··· Supplied data ···
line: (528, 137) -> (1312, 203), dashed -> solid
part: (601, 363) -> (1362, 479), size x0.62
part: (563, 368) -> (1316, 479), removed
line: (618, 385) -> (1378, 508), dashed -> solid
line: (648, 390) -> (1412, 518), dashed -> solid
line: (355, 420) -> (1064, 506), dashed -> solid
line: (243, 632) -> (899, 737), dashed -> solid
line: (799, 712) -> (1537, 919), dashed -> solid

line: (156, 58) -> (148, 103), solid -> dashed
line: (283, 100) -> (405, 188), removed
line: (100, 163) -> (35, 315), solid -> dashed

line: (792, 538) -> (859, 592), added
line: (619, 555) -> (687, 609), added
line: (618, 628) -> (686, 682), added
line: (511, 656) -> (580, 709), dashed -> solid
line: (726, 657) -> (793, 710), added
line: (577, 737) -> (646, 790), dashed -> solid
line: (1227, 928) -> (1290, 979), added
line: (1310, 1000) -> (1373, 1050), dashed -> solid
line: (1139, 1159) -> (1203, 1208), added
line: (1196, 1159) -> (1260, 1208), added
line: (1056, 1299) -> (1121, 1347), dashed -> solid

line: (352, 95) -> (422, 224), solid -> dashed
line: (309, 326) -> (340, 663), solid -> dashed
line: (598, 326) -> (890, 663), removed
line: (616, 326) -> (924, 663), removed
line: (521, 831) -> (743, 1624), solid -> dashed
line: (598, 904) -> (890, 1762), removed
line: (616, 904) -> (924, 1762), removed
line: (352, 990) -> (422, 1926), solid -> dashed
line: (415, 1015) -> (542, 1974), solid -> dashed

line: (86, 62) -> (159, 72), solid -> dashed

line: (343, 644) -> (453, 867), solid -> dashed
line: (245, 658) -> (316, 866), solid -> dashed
···
- Work item
Type out the whole of the data again, exactly as shown.

- Reply to the exercise
line: (528, 137) -> (1312, 203), dashed -> solid
part: (601, 363) -> (1362, 479), size x0.62
part: (563, 368) -> (1316, 479), removed
line: (618, 385) -> (1378, 508), dashed -> solid
line: (648, 390) -> (1412, 518), dashed -> solid
line: (355, 420) -> (1064, 506), dashed -> solid
line: (243, 632) -> (899, 737), dashed -> solid
line: (799, 712) -> (1537, 919), dashed -> solid

line: (156, 58) -> (148, 103), solid -> dashed
line: (283, 100) -> (405, 188), removed
line: (100, 163) -> (35, 315), solid -> dashed

line: (792, 538) -> (859, 592), added
line: (619, 555) -> (687, 609), added
line: (618, 628) -> (686, 682), added
line: (511, 656) -> (580, 709), dashed -> solid
line: (726, 657) -> (793, 710), added
line: (577, 737) -> (646, 790), dashed -> solid
line: (1227, 928) -> (1290, 979), added
line: (1310, 1000) -> (1373, 1050), dashed -> solid
line: (1139, 1159) -> (1203, 1208), added
line: (1196, 1159) -> (1260, 1208), added
line: (1056, 1299) -> (1121, 1347), dashed -> solid

line: (352, 95) -> (422, 224), solid -> dashed
line: (309, 326) -> (340, 663), solid -> dashed
line: (598, 326) -> (890, 663), removed
line: (616, 326) -> (924, 663), removed
line: (521, 831) -> (743, 1624), solid -> dashed
line: (598, 904) -> (890, 1762), removed
line: (616, 904) -> (924, 1762), removed
line: (352, 990) -> (422, 1926), solid -> dashed
line: (415, 1015) -> (542, 1974), solid -> dashed

line: (86, 62) -> (159, 72), solid -> dashed

line: (343, 644) -> (453, 867), solid -> dashed
line: (245, 658) -> (316, 866), solid -> dashed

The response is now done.